** Raw data follows **

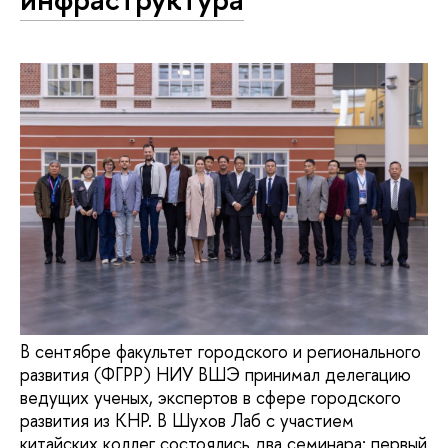
В сентябре факультет городского и регионального
развития (ФГРР) НИУ ВШЭ принимал делегацию
ведущих ученых, экспертов в сфере городского
развития из КНР. В Шухов Лаб с участием
китайских коллег состоялись два семинара: первый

** End of Raw data **

* _Work item_:
Render the records above word for word and leave the pictures out.

* _Answer to this problem_:
В сентябре факультет городского и регионального
развития (ФГРР) НИУ ВШЭ принимал делегацию
ведущих ученых, экспертов в сфере городского
развития из КНР. В Шухов Лаб с участием
китайских коллег состоялись два семинара: первый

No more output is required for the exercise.